:: Request 1 ::
In the body butter pricing thread, restate the paragraph beginning "If you work out the" more briefly while keeping its main points.

:: Source extract ::
# What do you sell Body Butters for?



## hmlove1218 (Jun 4, 2014)

I'm just curious what everyone sells their body butters for.  I calculated mine up and for a 4 oz containter (about 3 oz weight), my minimum sale price is 13.50 including tax.  Am I just suffering from sticker shock or is that too much?

TIA!


----------



## cmzaha (Jun 4, 2014)

My thick butter type lotion that is $8.00 for 4 oz and my solid lotion sells for $8.00-$15 for 2 oz jars.


----------



## Aline (Jun 4, 2014)

I sell my 4 oz body butters for $10 on Etsy (but they sell for $12.75 in my local store). It is really a thick lotion and I use a gold pump which looks lovely but does add to the cost.


----------



## Obsidian (Jun 4, 2014)

I don't think $13.50 is too much for a good body butter, especially if its a true butter and not just a thick lotion.


----------



## hmlove1218 (Jun 5, 2014)

It's an actual body butter, no liquids involved.  Just shea, mango, cocoa, and sweet almond.  Plus vit E and phenonip for safety reasons.

Obsidian:
So you don't think $13.50 is too much even for that small amount?


----------



## hmlove1218 (Jun 5, 2014)

Oh my... Don't I feel smart now.  I didn't realize it but when I was calculating, I'd forgotten to switch over the ounces from 6 to 3.. $7.50 seems to be a much more approachable price to me.


----------



## Obsidian (Jun 5, 2014)

Thats quite a difference, lol. have you compared prices on etsy at all?


----------



## hmlove1218 (Jun 5, 2014)

I have which is why I was wondering.  Most of the small jars like what I have were selling for around $6.  I should have known then that I had miscalculated somewhere


----------



## gunsmithgirl (Jun 5, 2014)

I sell mine for - 2 ounces $5 or 3/ $13. I make an emulsified goat milk body butter though, not just oils and butters so I am sure the cost is diffrent.


----------



## jenneelk (Jun 5, 2014)

I sell mine for $7.95 for a 4 oz container and it's butters and oils, no wax or water. I buy in large bulk so this price works for me.


----------



## 100%Natural (Jun 6, 2014)

If you are intending on wholesaling at any point, you're going to want to price it at a minimum of 2.5 times cost.  This enables you to wholesale effectively and make yourself some money based on volume.  Price it too low and you close that door on yourself!


----------



## shunt2011 (Jun 6, 2014)

My 4 oz (2.5) body butter (shea, argan, meadowfoam etc).  sells for 10.00 or 2 for 18.00.


----------



## The Efficacious Gentleman (Jun 6, 2014)

Natural makes a good point - base the price on the costs, including time etc.  You might want to flex it a little bit, of course.  

If you work out the "costs x 2" for wholesale and "wholesale x 2" for retail and it is too far away from the price that you are aiming for, then you need to look at reducing your costs somehow.


----------



## PuddinAndPeanuts (Jul 20, 2014)

I'm getting $10 for my 2 ounce container and $15 for a 4 ounce container.  I wholesale for. 1/2 that.  Sells well at those priced.  This is for a true, waterless body butter.


----------



## AKjulz (Jul 21, 2014)

Mine is 3oz (in 4oz jar) for $12 and if memory serves it's a pretty good markup. Never had any complaints on the price


----------

:: Data supplied ::
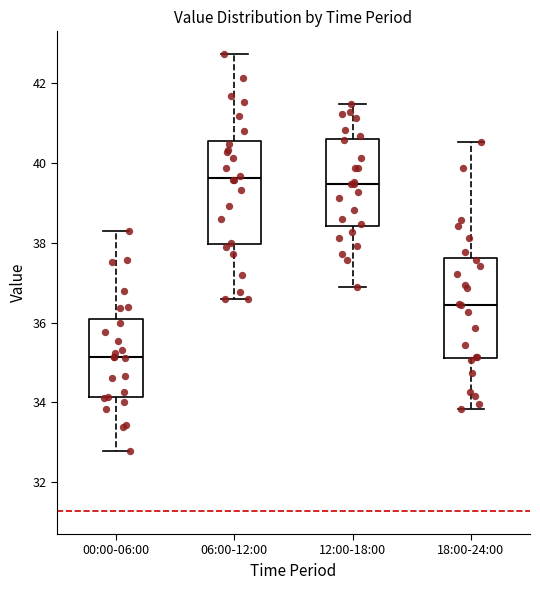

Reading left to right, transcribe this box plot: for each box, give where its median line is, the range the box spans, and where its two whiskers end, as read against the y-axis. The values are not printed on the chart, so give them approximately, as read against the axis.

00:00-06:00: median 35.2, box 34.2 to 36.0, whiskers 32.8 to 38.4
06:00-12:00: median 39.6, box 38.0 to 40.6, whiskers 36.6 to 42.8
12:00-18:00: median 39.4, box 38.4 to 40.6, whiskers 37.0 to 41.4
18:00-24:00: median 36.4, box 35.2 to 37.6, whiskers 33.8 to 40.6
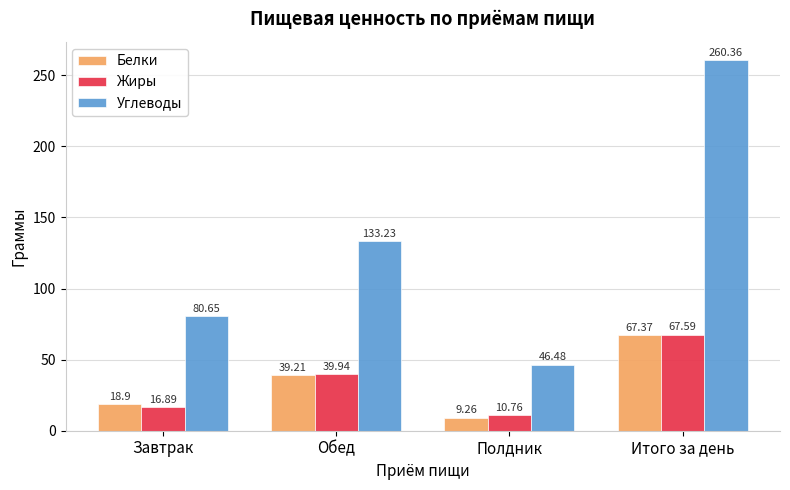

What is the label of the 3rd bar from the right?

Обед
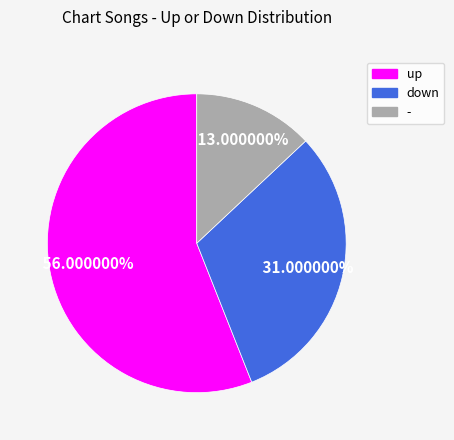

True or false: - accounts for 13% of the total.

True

:: Request 2 ::
Copy the entries word for word from the line that contains "What is the" through the end of the entries, and leave out the pictures.

:: Solution 1 ::
Set wholesale at costs x 2 and retail at wholesale x 2. If that result is too far from your target price, find a way to reduce your costs.

:: Solution 2 ::
What is the label of the 3rd bar from the right?

Обед

True or false: - accounts for 13% of the total.

True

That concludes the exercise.